The 3 year project, entitled “Molecular Analysis of Nuclear Bodies and RNP Trafficking Pathways in the Cell Nucleus”, builds upon a body of work undertaken by the Lamond group over a number of years. Some of this research was published in the Journal of Biological Chemistry in 2014 and eLife in 2017.
The newly funded project will use novel chemical probes to analyse the relation between the pre-mRNA and pre-rRNA processing machineries and the different types of subnuclear bodies. The structure and composition of nuclear bodies, such as nucleoli, Cajal bodies and splicing speckles, is dynamic and can vary in response to cell growth, environmental signals and disease mechanisms.
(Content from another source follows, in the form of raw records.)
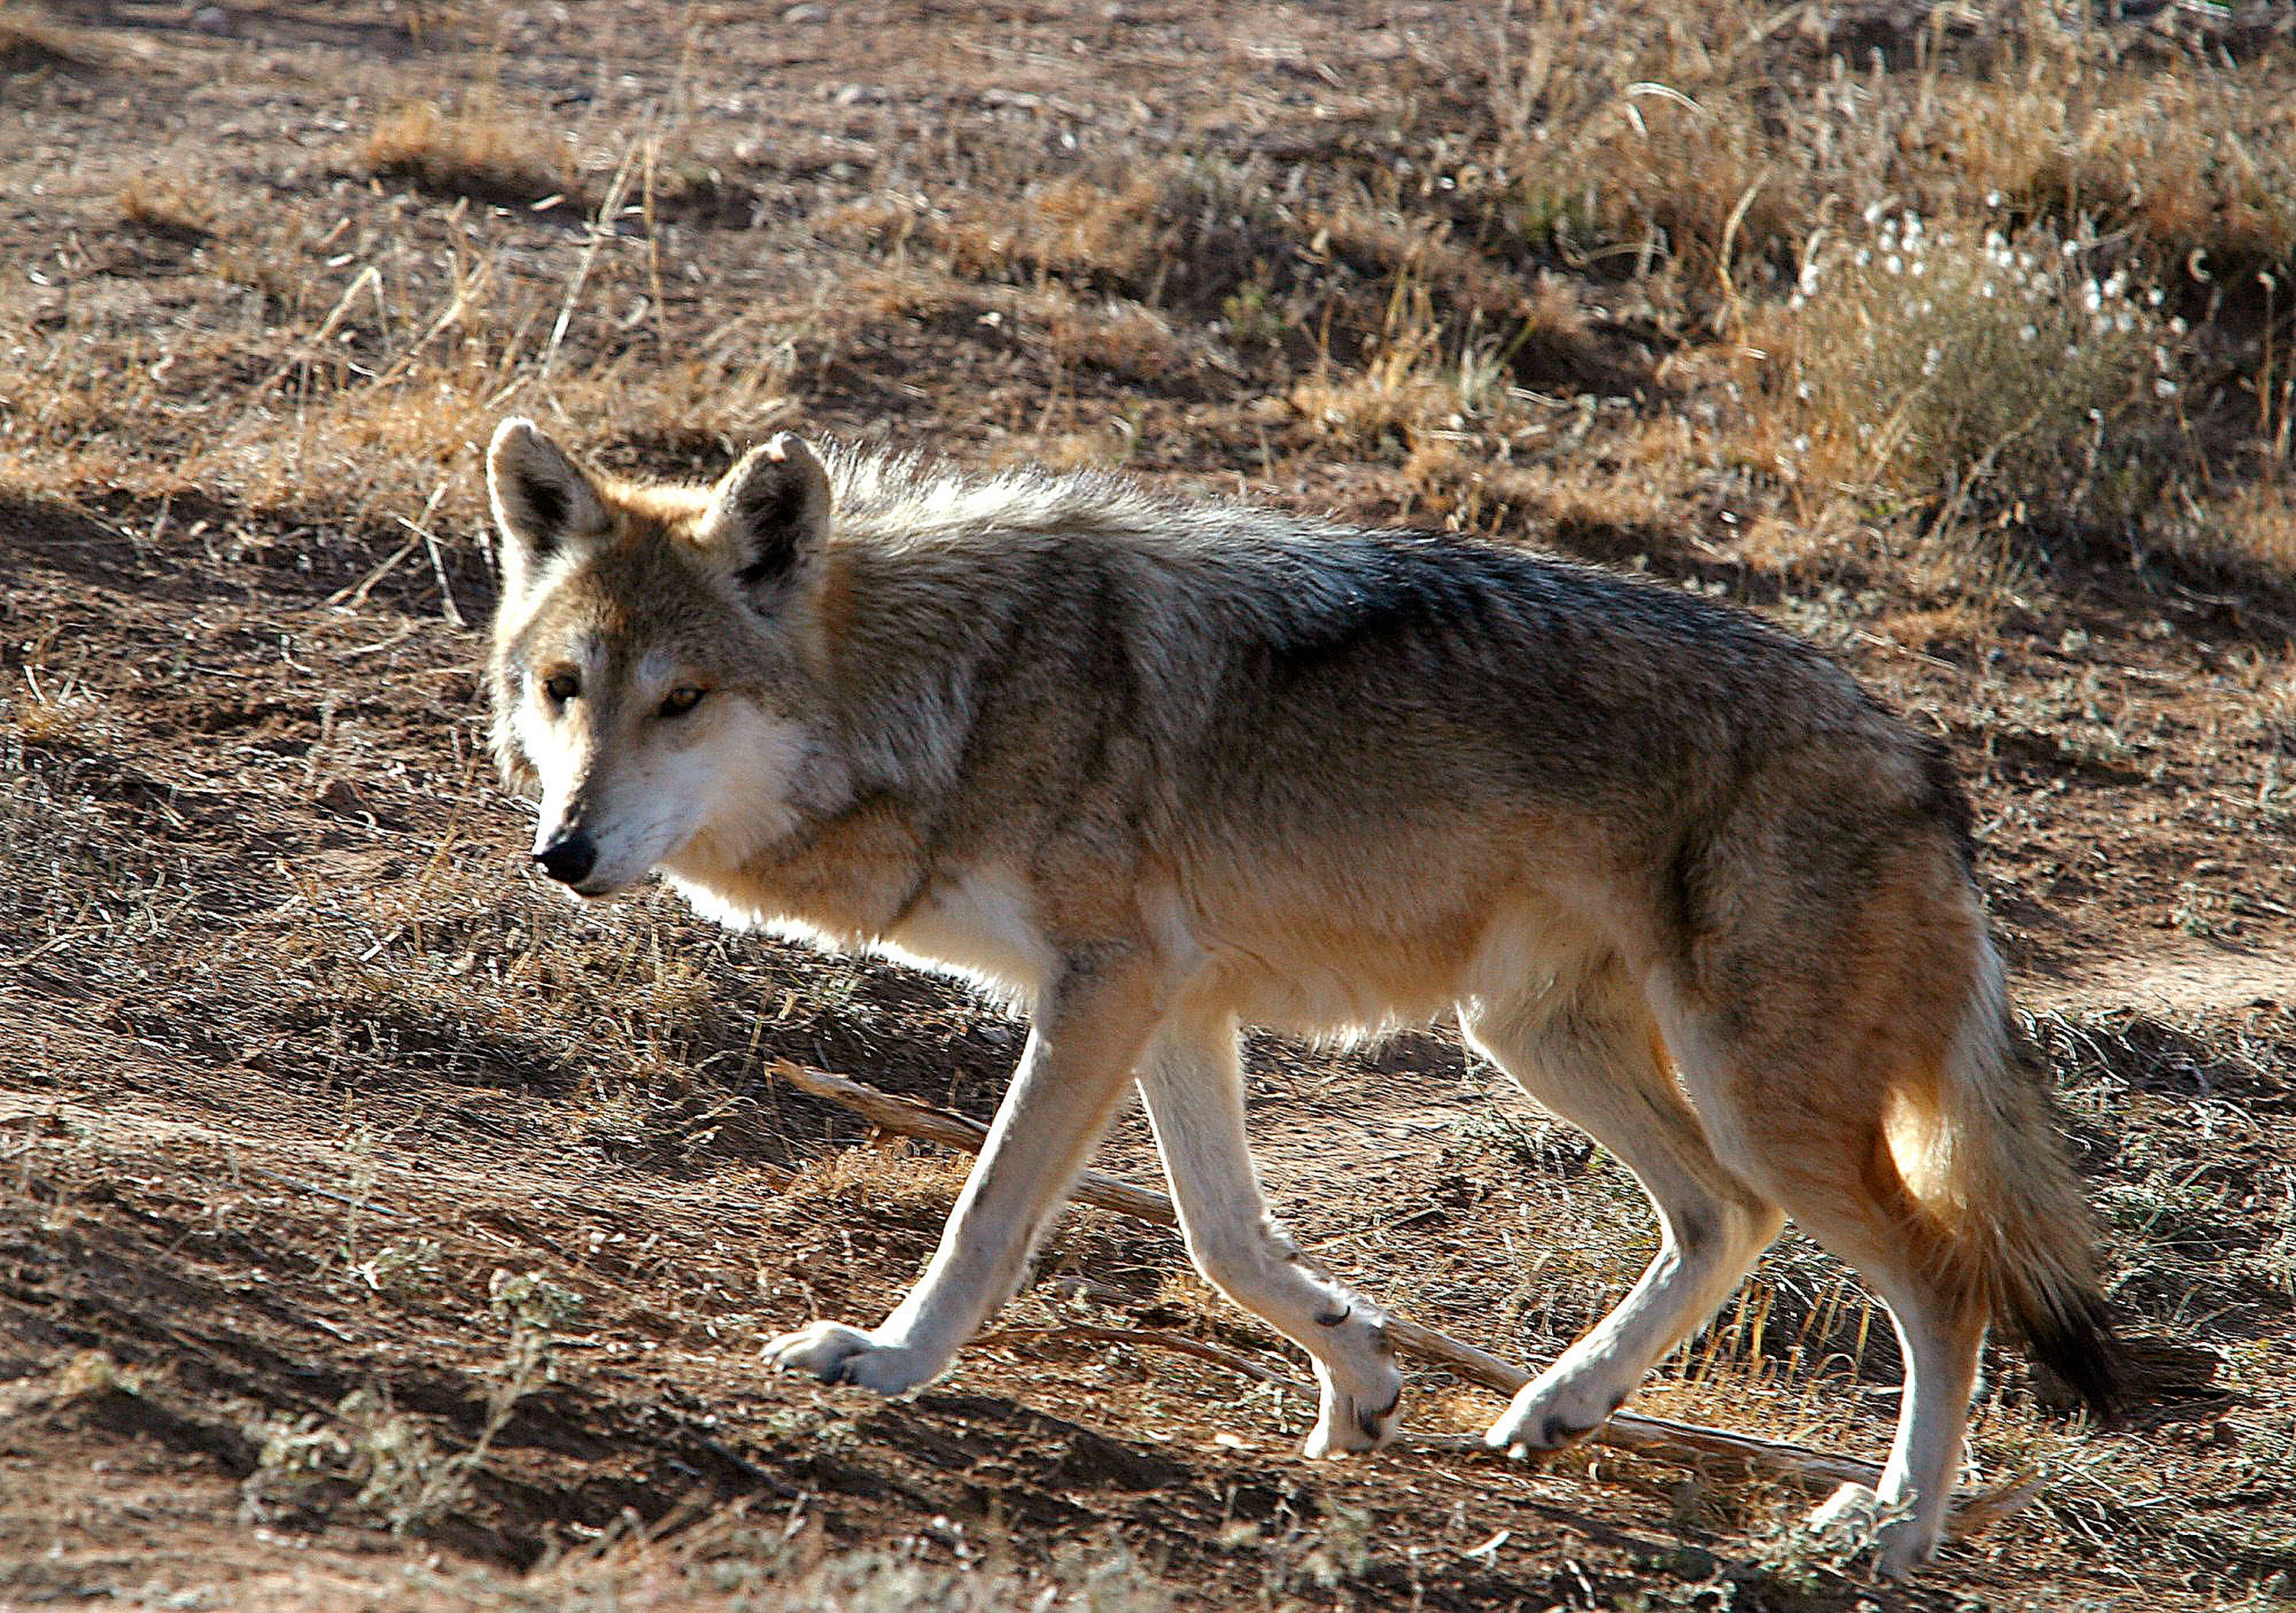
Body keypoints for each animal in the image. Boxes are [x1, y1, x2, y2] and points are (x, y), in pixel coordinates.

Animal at [479, 417, 2120, 1572]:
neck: (955, 693)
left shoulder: (1108, 986)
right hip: (1539, 1040)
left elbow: (988, 1216)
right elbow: (1226, 1242)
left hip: (1735, 1082)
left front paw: (885, 1361)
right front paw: (1360, 1377)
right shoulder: (1169, 1004)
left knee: (1946, 1278)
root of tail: (1925, 759)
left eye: (682, 699)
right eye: (565, 689)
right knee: (1727, 1215)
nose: (564, 850)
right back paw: (1560, 1405)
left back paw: (1890, 1526)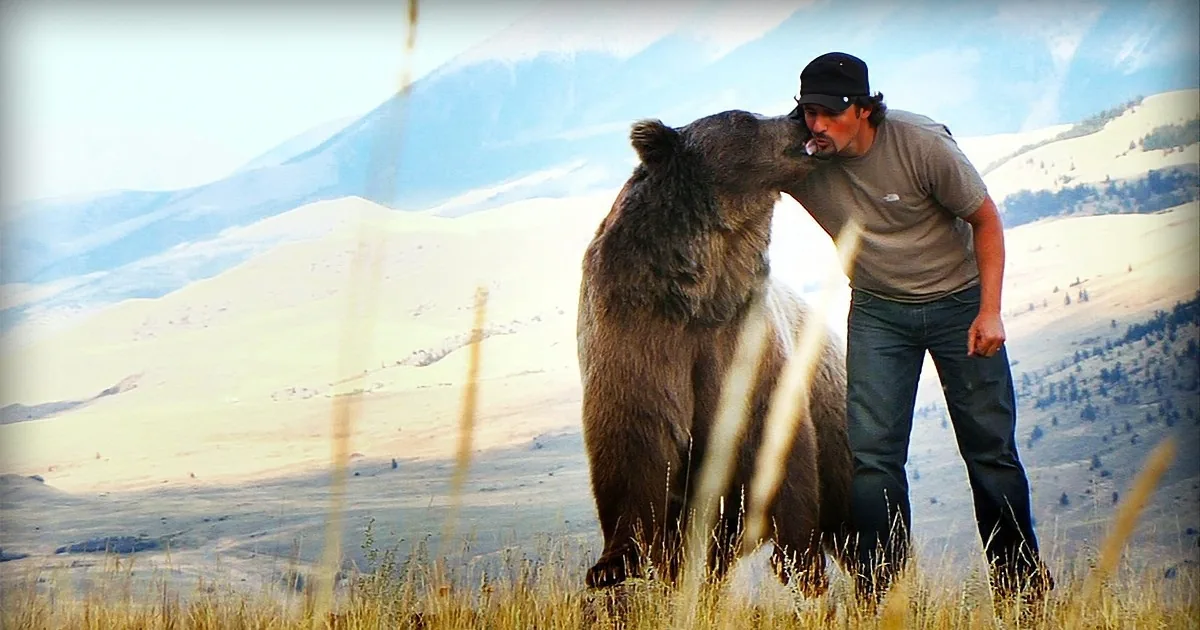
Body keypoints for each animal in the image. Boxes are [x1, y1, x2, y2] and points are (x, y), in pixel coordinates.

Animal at [575, 108, 855, 596]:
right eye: (743, 119)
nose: (798, 116)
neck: (703, 291)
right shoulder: (635, 328)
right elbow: (633, 430)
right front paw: (613, 564)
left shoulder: (746, 338)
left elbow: (776, 443)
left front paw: (799, 564)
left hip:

Novel small molecule modulators, identified in a collaboration between the Lamond and Gray groups in SLS, were found to alter both the structure and composition of subnuclear bodies and inhibit specific RNA processing reactions.
This project will identify the protein targets of these ‘Nuclear Body Modulator’ (NBM) compounds and characterise their mechanism of action at both the biochemical and cellular levels. This includes a collaboration with Gareth Griffiths and colleagues (University of Oslo) to perform in depth ultrastructural analyses of human cell nuclei and how they are altered by the NBMs, using state of the art electron microscopy.